## ENSEMBLE DE TÂCHES
1: Dans le texte sur l'écho de 1848 en Russie, où Tourguéniev envoie-t-il Dimitri Roudine se faire tuer ?
2: Pouvez-vous réécrire plus brièvement le paragraphe du texte sur l'écho de 1848 en Russie qui commence par « Nulle part la répercussion », en conservant ses faits principaux ?
3: Pourriez-vous poursuivre le texte sur l'écho de 1848 en Russie à la suite de sa dernière phrase ?

═══ TEXTE D'ÉTUDE ═══

Nulle part la répercussion de 1848 ne fut aussi grande qu’en Russie. Incapables de faire chez eux la moindre petite révolution, les Russes sont avides d’échos de barricades et de bouleversements politiques… lorsqu’ils leur arrivent du dehors. Tourguéniev, ne sachant pas à quoi faire aboutir le héros de son célèbre roman Dimitri Roudine, l’envoie se faire tuer sur une barricade… à Paris. Notez que Roudine est Russe par éducation, par tempérament, par la tournure de son esprit, par l’abondance de sa parole et par son incapacité absolue d’agir… en Russie. Il va donc se faire tuer à Paris. Et le lecteur russe trouve cela logique et naturel.

═══ INFORMATIONS ENREGISTRÉES ═══

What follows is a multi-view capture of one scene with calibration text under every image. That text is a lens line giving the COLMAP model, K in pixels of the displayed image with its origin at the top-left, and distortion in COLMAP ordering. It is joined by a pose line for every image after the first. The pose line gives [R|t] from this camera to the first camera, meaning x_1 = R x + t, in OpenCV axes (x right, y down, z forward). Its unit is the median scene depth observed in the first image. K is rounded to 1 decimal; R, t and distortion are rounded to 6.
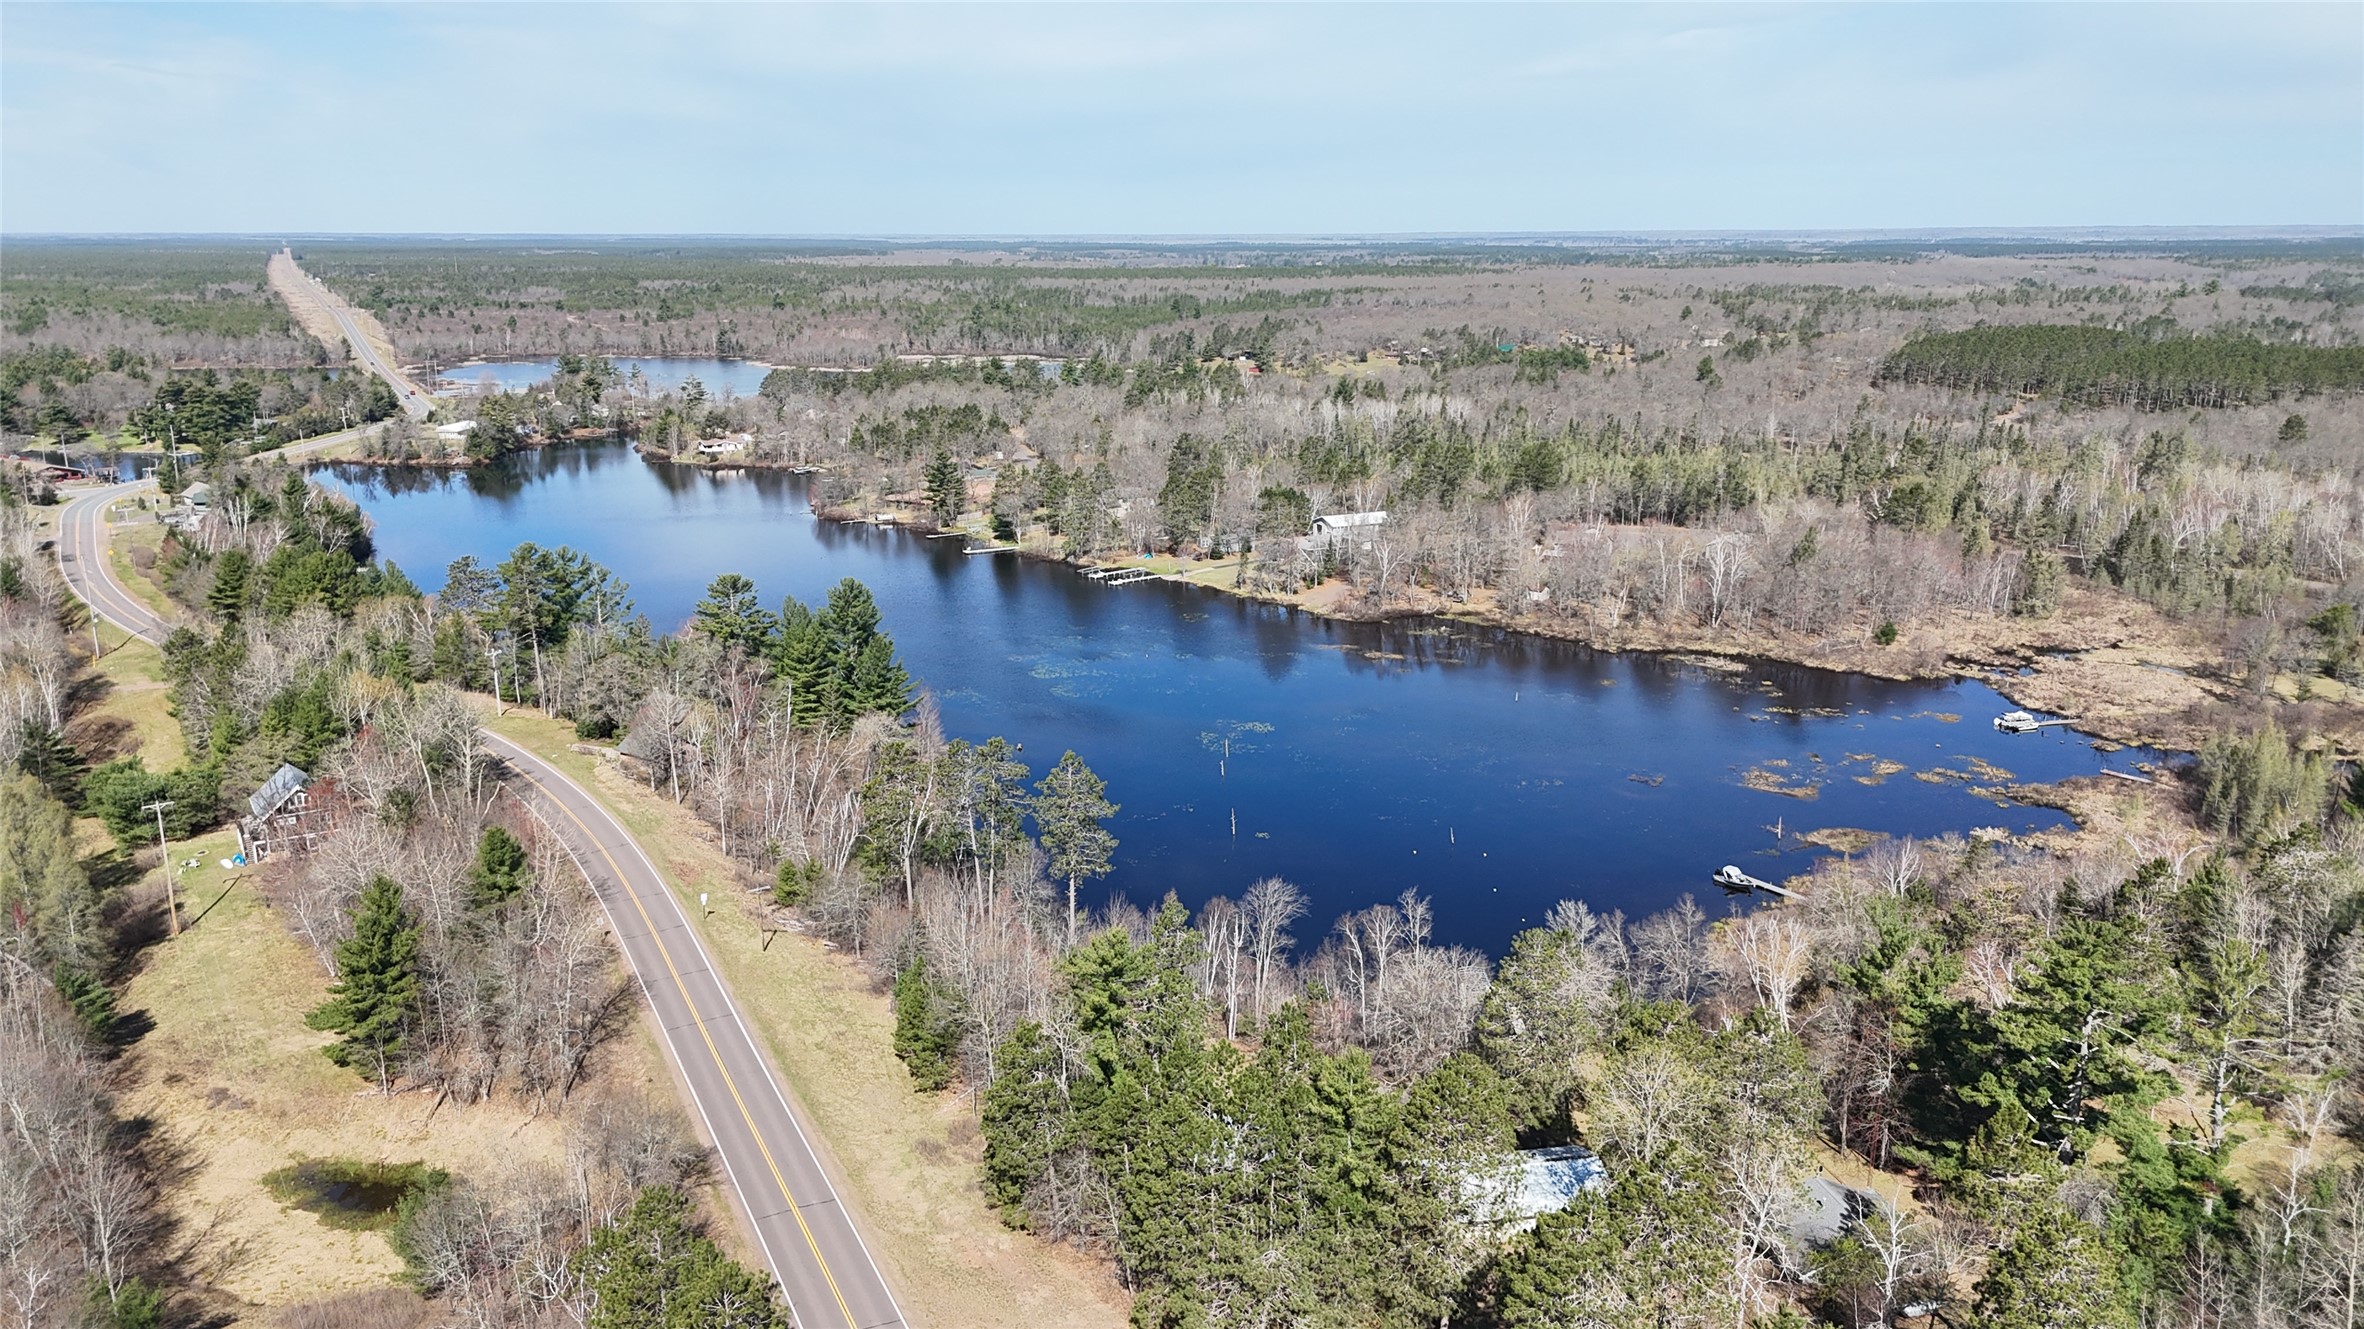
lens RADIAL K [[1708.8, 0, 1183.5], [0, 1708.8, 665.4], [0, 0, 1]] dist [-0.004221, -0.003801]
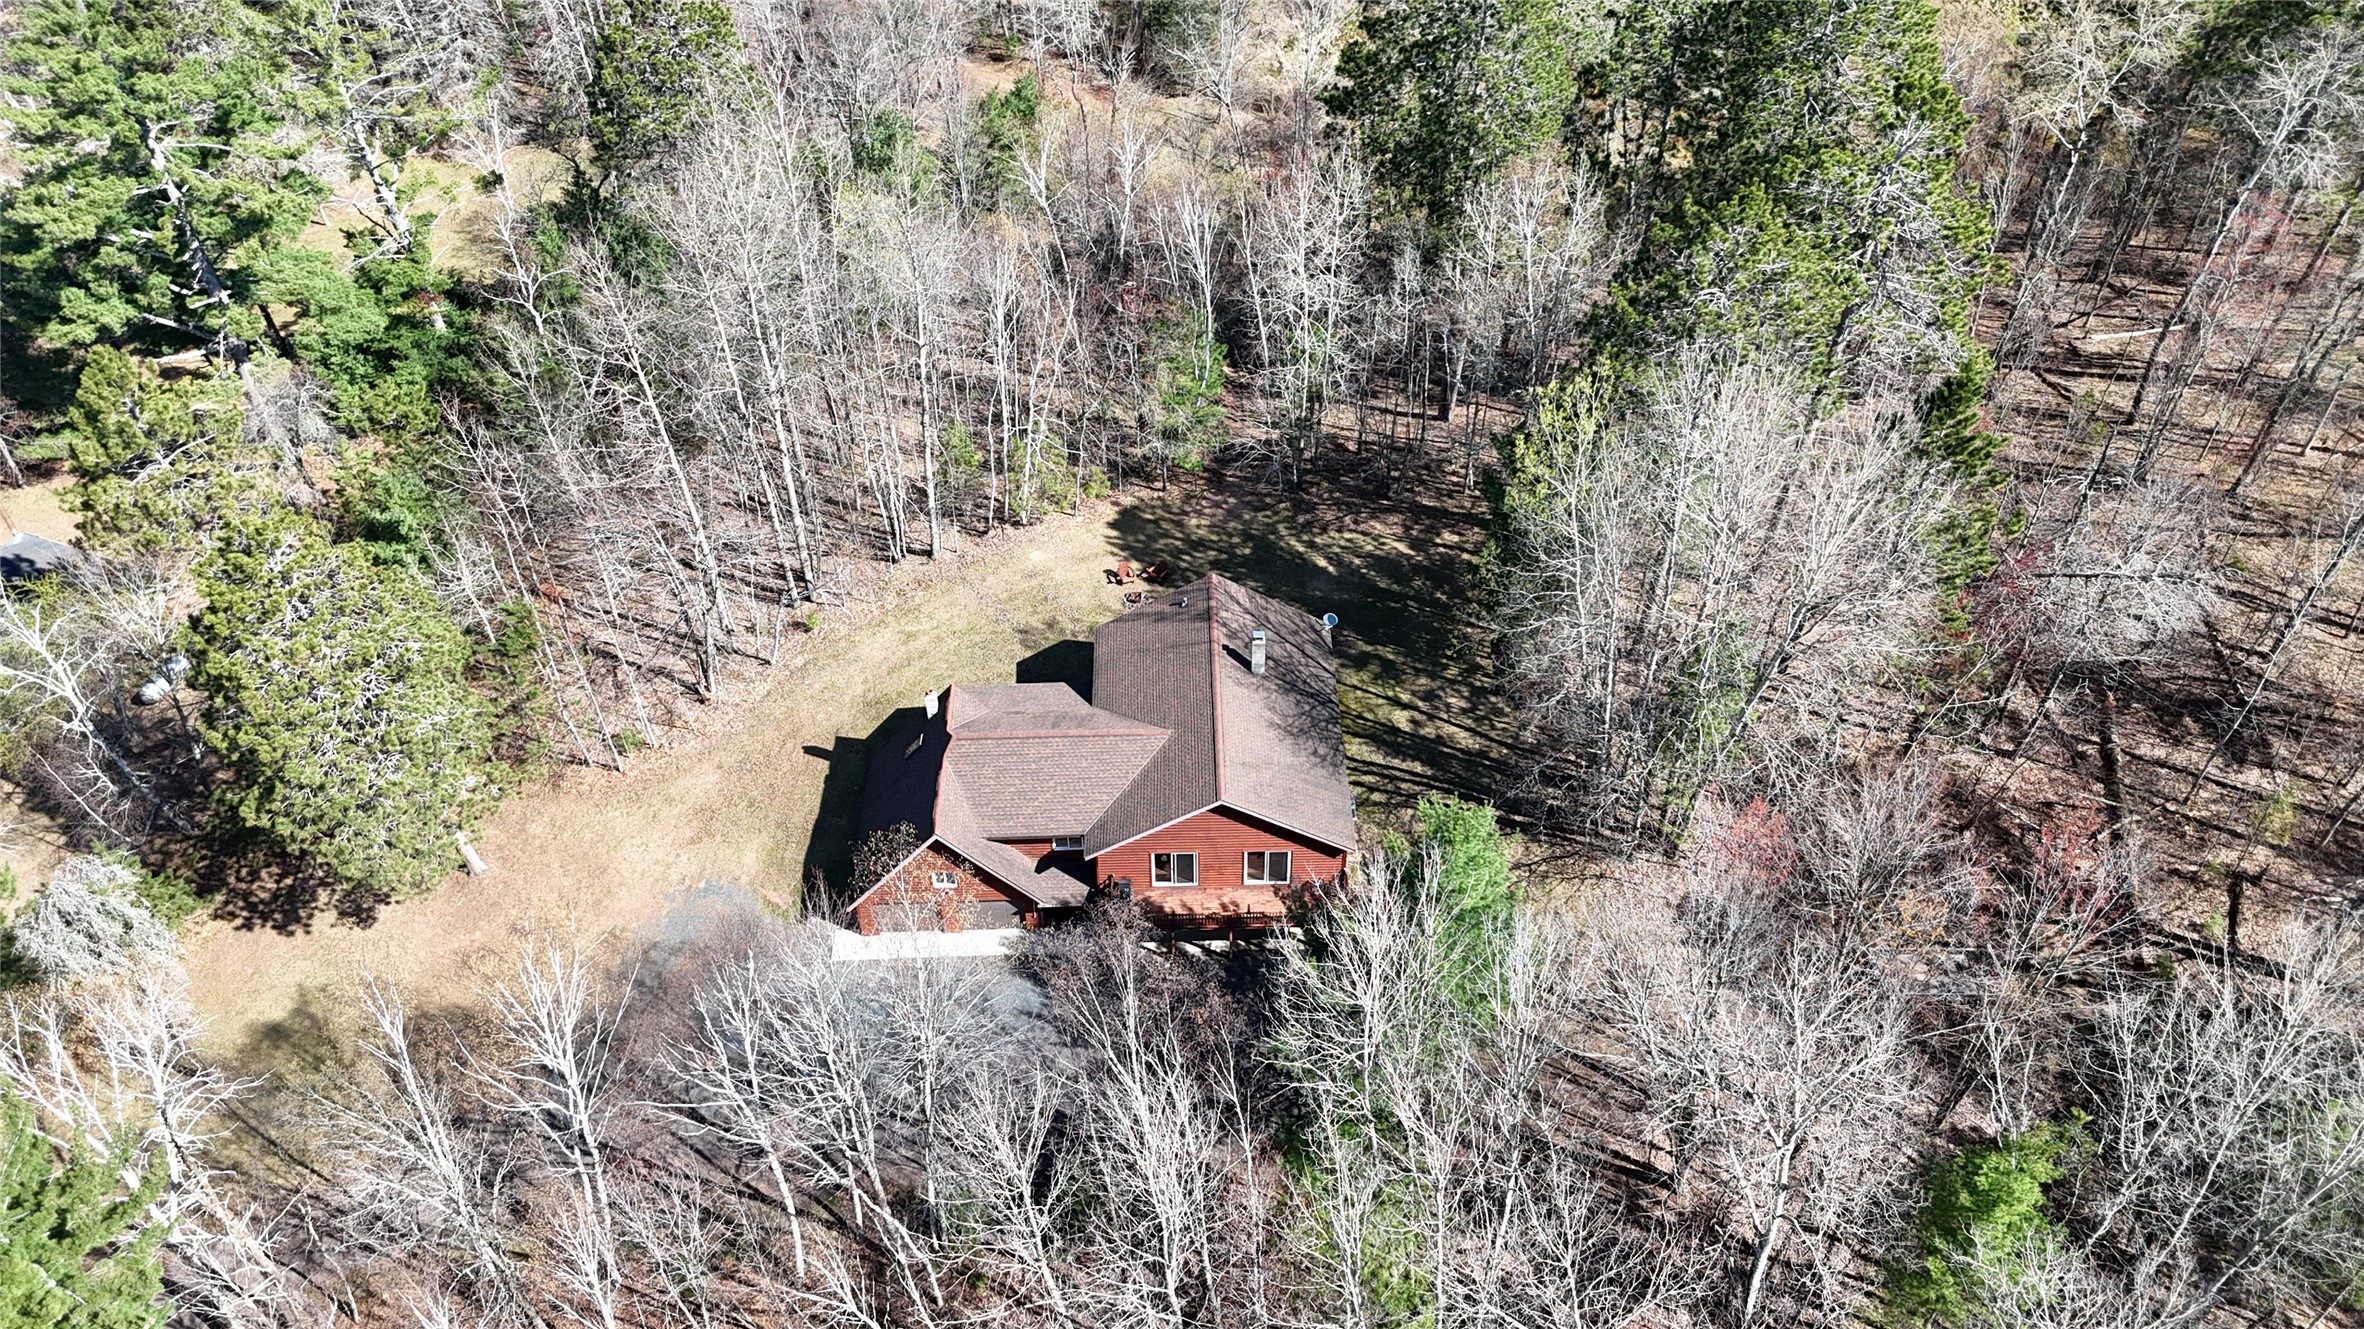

═══

## ENSEMBLE DE RÉPONSES
1: Sur une barricade, à Paris.

2: C'est en Russie que 1848 eut le plus grand retentissement. Les Russes, incapables de faire la moindre révolution chez eux, raffolent des barricades et des bouleversements venus de l'étranger. Ainsi Tourguéniev, ne sachant comment conclure son roman Dimitri Roudine, envoie son héros se faire tuer sur une barricade à Paris. Roudine est pourtant Russe en tout, jusque dans son incapacité totale d'agir en Russie. Le lecteur russe juge ce dénouement logique et naturel.

3:
C’est que les représentants des années soixante [1] sont, à coup sûr, des admirateurs de la grande Révolution, mais aussi des enfants intellectuels de la Révolution de 1848. Voici ce qu’écrit dans ses Mémoires le publiciste Saltykov, célèbre sous le pseudonyme de Tchedrine, — Paul-Louis Courrier russe, — presque inconnu en Europe : « Mes souvenirs de la France datent de 1840. Les noms de France et de Paris contenaient, non seulement pour

  1. Terme consacré en Russie : 1860. — Dimitri Roudine date de 1856.